In the process of row reduction, we would now scale row $$k+1$$ by $$1/c$$ to make the entry at $$(k+1,k+1)$$ equal to 1. Since we are working with matrices of determinant 1, we have to scale some higher-numbered row by $$c$$ as well in order to preserve the determinant. Since $$n - k \ge 2$$, we can write $$B = S_n(k+1, k+2, B_{k+1,k+1})C$$ where the first $$k$$ rows of $$C$$ are the same as those of the identity matrix, but $$C_{k+1,k+1} = 1$$. So we have reduced the problem of $$B$$ to that of $$C$$.

The final step of row reduction is to zero out all elements in column $$k+1$$ other than the pivot. This is done using the $$E_n$$'s themselves (see (1.2.5) in the text). The result is that $$C = E_n(1, k+1, -C_{1,k+1})\, E_n(2, k+1, -C_{2,k+1})\ldots D$$ where the first $$k+1$$ columns of $$D$$ are the same as those of the identity matrix. By the inductive hypothesis, $$D$$ is a product of elementary matrices of the first kind. This completes the induction.

By taking $$k = 0$$, we recover the desired result in full generality.

Exercise 2.4.9 A permutation $$P$$ that equals its own inverse can be expressed as a product of disjoint transpositions, where each transposition $$(a\ b)$$ is formed from a pair of distinct elements with $$P(a) = b, P(b) = a$$. Conversely, every product of disjoint transpositions is involutive. So the number of elements of order 2 in $$S_4$$ is equal to the number of ways to select some disjoint pairs of elements from a set of size 4, not counting the empty set of pairs (corresponding to the identity, which has order 1). There are 6 permutations containing one transposition and 3 more containing two tranpositions, for a total of 9.

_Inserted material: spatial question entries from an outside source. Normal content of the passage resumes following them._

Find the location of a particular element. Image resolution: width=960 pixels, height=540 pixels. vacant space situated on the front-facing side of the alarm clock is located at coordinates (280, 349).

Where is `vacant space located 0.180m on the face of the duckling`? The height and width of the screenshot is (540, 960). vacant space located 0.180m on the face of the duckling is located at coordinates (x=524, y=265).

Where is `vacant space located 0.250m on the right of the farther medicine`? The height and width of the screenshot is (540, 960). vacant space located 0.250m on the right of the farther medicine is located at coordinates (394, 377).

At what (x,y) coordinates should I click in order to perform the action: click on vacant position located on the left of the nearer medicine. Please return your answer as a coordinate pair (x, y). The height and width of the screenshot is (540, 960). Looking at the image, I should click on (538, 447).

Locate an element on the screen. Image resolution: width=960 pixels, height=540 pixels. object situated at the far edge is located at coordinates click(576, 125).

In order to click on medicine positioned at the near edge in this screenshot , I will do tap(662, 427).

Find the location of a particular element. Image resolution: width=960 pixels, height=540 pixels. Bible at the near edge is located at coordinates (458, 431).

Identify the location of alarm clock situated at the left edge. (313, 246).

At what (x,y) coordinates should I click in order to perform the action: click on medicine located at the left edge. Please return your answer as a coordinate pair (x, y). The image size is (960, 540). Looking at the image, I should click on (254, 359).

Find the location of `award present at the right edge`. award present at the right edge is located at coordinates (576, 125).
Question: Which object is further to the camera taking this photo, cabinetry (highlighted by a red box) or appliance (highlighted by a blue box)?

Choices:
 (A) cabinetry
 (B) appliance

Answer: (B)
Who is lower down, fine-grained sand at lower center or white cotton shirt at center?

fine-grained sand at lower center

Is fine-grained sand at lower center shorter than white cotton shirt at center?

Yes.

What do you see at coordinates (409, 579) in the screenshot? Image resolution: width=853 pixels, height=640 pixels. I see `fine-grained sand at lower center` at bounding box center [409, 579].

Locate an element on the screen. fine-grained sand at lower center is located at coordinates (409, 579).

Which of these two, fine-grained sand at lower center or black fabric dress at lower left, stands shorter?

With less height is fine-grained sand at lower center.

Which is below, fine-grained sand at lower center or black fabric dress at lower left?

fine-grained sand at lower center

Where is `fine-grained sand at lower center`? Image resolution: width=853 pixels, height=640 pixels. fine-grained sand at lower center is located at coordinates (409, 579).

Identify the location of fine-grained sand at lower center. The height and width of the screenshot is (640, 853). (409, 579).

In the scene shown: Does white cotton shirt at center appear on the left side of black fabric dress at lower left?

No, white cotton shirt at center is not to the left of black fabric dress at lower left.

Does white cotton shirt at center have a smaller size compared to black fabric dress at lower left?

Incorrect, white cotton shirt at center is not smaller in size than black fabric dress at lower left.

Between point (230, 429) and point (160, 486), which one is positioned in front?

Exercise 2.4.10 Define $$A, B \in GL_2(\mathbb{R})$$ as follows: \begin{align*} A &= \begin{pmatrix} -1 & 0 \\ 0 & 1 \end{pmatrix} \\ B &= \begin{pmatrix} -1 & 0 \\ 1 & 1 \end{pmatrix} \end{align*} Then $$A^2 = B^2 = I$$, but \begin{align*} AB &= \begin{pmatrix} 1 & 0 \\ 1 & 1 \end{pmatrix} \\ (AB)^n &= \begin{pmatrix} 1 & 0 \\ n & 1 \end{pmatrix} \end{align*} so $$AB$$ does not have finite order. But in an abelian group, if $$a$$ has order $$m$$ and $$b$$ has order $$n$$, then $$(ab)^{mn} = (a^m)^n(b^n)^m = 1$$, so $$ab$$ has finite order too.

Exercise 2.4.11

1. Write $$P \in S_n$$ as a product of disjoint cycles. It suffices to show that the tranpositions generate the cycles. Suppose $$C = (a_1\ a_2 \ldots a_n)$$. Then it can be written as the product of transpositions $$C = (a_1\ a_2) (a_2\ a_3) \ldots (a_{n-1}\ a_n)$$, and we are done.
2. Write $$P \in A_n$$ as a product of transpositions $$P = \tau_1 \tau_2 \ldots \tau_{2k-1} \tau_{2k}$$. The number of these transpositions must be even; we can pair them up like so: $$P = (\tau_1\tau_2) (\tau_3\tau_4) \ldots (\tau_{2k-1}\tau_{2k})$$. It suffices to write each parenthesized factor as a product of 3-cycles. We can do so using the fact that if $$a, b, c, d$$ are distinct, then $$(a\ b)(c\ d) = (a\ d\ c)(a\ b\ c)$$; otherwise WLOG assume $$b = c$$, and then $$(a\ b)(c\ d) = (a\ b\ d)$$. This completes the proof. Note that we didn't use the fact that $$n \geq 3$$, so the result holds for $$n = 2$$ as well; in this case $$A_n$$ is trivial so it is generated by the (empty) set of 3-cycles.